» **AIM OF THE EXERCISE**
Look through the entries for the string "space" and copy every line where it shows up.

PROVIDED RECORDS Start Marker

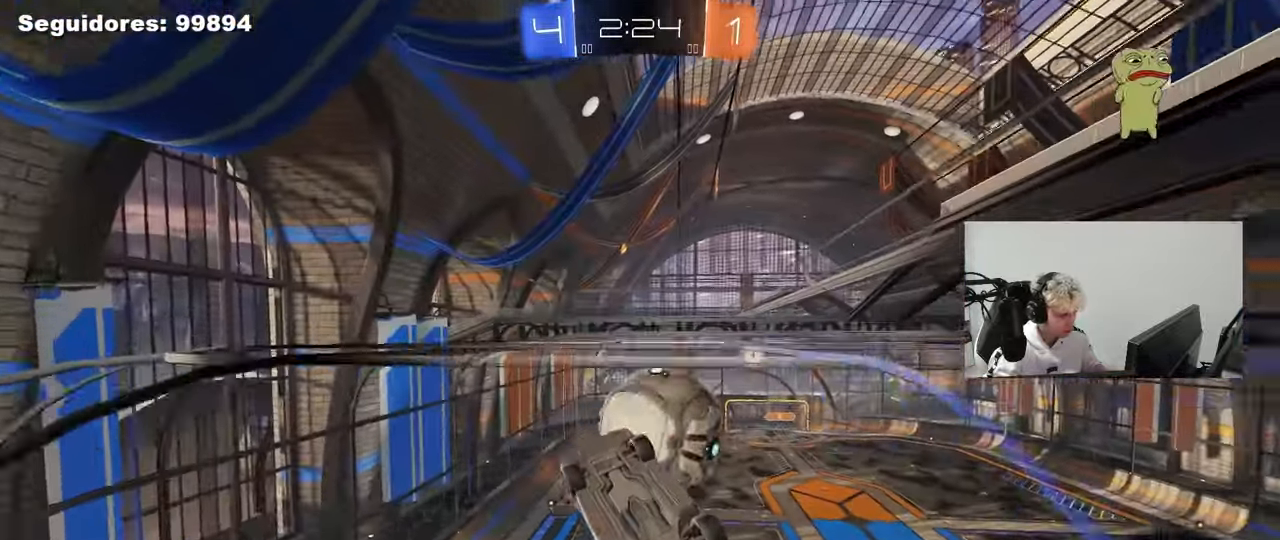
{"keys": [], "mouse": ["left"], "mouse_move": "still", "events": [[150, "a", "up"], [233, "mouse_right", "down"], [333, "d", "down"], [383, "d", "up"], [383, "mouse_right", "up"], [383, "w", "up"], [467, "mouse_left", "down"]]}
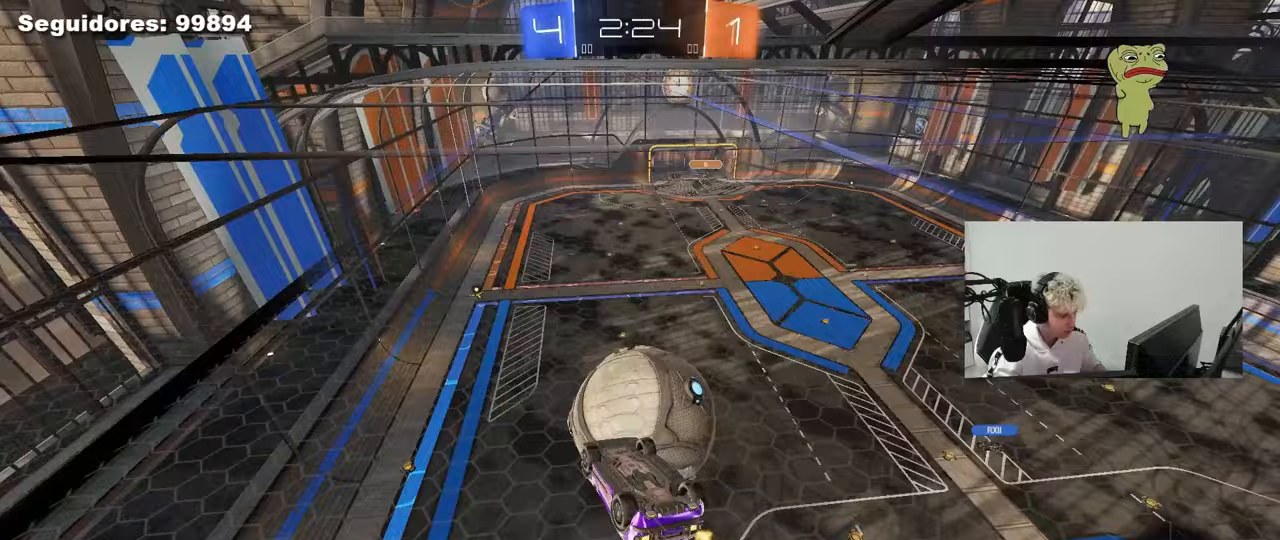
{"keys": ["a"], "mouse": ["left"], "mouse_move": "still", "events": [[17, "a", "down"], [67, "w", "down"], [167, "a", "up"], [200, "d", "down"], [300, "w", "up"], [350, "w", "down"], [400, "mouse_left", "up"], [433, "d", "up"], [433, "mouse_left", "down"], [433, "w", "up"], [483, "a", "down"]]}
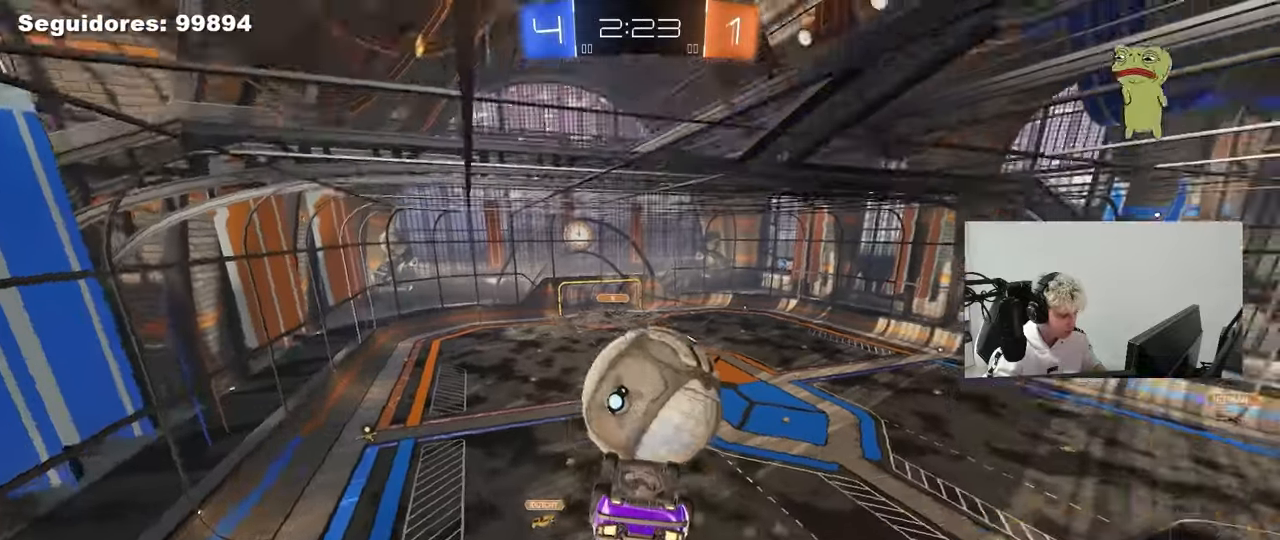
{"keys": ["a", "shift", "space", "w"], "mouse": [], "mouse_move": "still", "events": [[33, "s", "down"], [133, "mouse_left", "up"], [133, "s", "up"], [217, "shift", "down"], [417, "space", "down"], [417, "w", "down"]]}
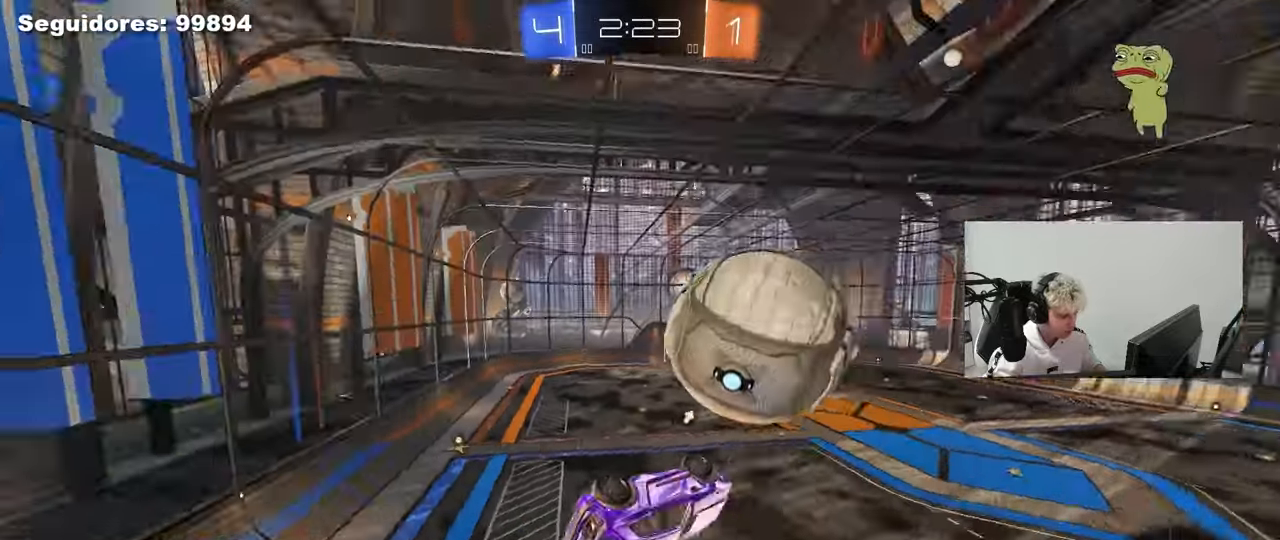
{"keys": ["d"], "mouse": [], "mouse_move": "still", "events": [[50, "space", "up"], [100, "w", "up"], [183, "shift", "up"], [233, "a", "up"], [333, "a", "down"], [417, "a", "up"], [417, "d", "down"]]}
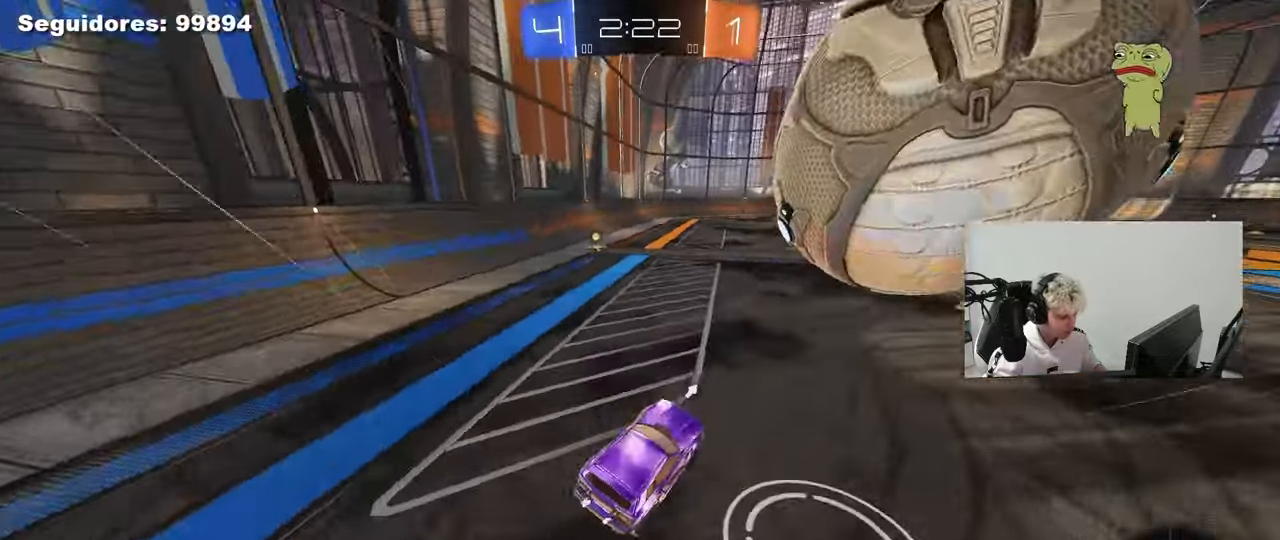
{"keys": ["a", "space", "w"], "mouse": ["left"], "mouse_move": "still", "events": [[17, "s", "down"], [167, "s", "up"], [200, "d", "up"], [200, "mouse_left", "down"], [250, "a", "down"], [250, "w", "down"], [483, "space", "down"]]}
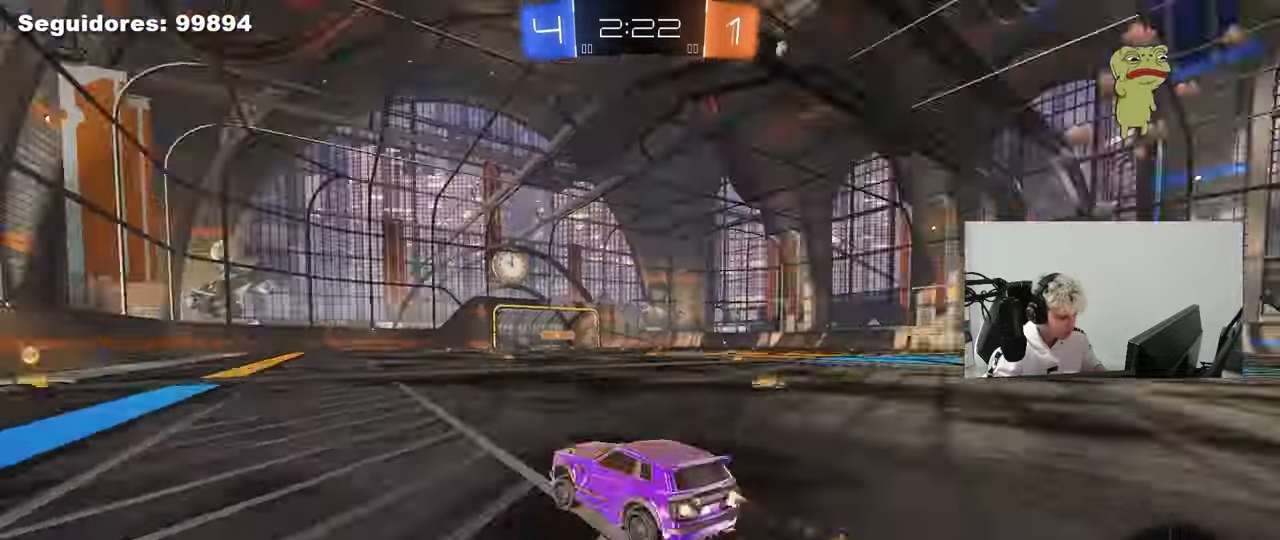
{"keys": ["w"], "mouse": ["left"], "mouse_move": "still", "events": [[167, "a", "up"], [167, "space", "up"]]}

PROVIDED RECORDS End Marker

» **RESPONSE TO THIS EXERCISE**
{"keys": ["a", "shift", "space", "w"], "mouse": [], "mouse_move": "still", "events": [[33, "s", "down"], [133, "mouse_left", "up"], [133, "s", "up"], [217, "shift", "down"], [417, "space", "down"], [417, "w", "down"]]}
{"keys": ["d"], "mouse": [], "mouse_move": "still", "events": [[50, "space", "up"], [100, "w", "up"], [183, "shift", "up"], [233, "a", "up"], [333, "a", "down"], [417, "a", "up"], [417, "d", "down"]]}
{"keys": ["a", "space", "w"], "mouse": ["left"], "mouse_move": "still", "events": [[17, "s", "down"], [167, "s", "up"], [200, "d", "up"], [200, "mouse_left", "down"], [250, "a", "down"], [250, "w", "down"], [483, "space", "down"]]}
{"keys": ["w"], "mouse": ["left"], "mouse_move": "still", "events": [[167, "a", "up"], [167, "space", "up"]]}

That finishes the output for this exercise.